## Work required
Pull out each line in the rows below that contains the string "métal", matching its capitalization.
----- Data for the task -----
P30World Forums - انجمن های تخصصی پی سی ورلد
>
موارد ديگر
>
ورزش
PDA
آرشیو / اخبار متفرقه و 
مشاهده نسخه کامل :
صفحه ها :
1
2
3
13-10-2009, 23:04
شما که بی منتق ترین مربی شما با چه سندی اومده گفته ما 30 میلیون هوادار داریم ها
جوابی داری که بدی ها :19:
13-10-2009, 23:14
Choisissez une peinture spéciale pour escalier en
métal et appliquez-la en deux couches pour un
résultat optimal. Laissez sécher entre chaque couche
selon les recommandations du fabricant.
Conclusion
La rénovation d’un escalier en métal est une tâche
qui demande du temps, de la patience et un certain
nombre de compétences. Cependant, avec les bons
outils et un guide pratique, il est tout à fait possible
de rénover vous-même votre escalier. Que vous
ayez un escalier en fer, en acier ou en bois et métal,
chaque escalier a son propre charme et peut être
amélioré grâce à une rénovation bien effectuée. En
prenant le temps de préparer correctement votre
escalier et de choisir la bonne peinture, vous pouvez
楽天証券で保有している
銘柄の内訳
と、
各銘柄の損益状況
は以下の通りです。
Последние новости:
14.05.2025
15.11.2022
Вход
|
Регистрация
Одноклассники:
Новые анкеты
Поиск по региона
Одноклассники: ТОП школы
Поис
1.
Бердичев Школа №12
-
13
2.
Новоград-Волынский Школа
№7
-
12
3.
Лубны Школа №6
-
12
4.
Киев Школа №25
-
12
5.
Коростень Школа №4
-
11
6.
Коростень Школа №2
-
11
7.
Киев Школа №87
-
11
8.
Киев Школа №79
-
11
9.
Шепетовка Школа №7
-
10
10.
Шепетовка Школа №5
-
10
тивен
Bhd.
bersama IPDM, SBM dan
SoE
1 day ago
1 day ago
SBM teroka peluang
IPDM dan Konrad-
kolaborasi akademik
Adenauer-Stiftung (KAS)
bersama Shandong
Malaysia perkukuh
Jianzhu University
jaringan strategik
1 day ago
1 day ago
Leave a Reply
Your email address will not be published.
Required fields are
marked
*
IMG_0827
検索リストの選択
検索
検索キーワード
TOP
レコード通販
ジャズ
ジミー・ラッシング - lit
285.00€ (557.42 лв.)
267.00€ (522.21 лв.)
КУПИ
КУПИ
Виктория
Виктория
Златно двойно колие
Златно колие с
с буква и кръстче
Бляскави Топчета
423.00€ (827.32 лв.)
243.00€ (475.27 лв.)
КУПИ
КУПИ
-----
## Task response
métal et appliquez-la en deux couches pour un
La rénovation d’un escalier en métal est une tâche
ayez un escalier en fer, en acier ou en bois et métal,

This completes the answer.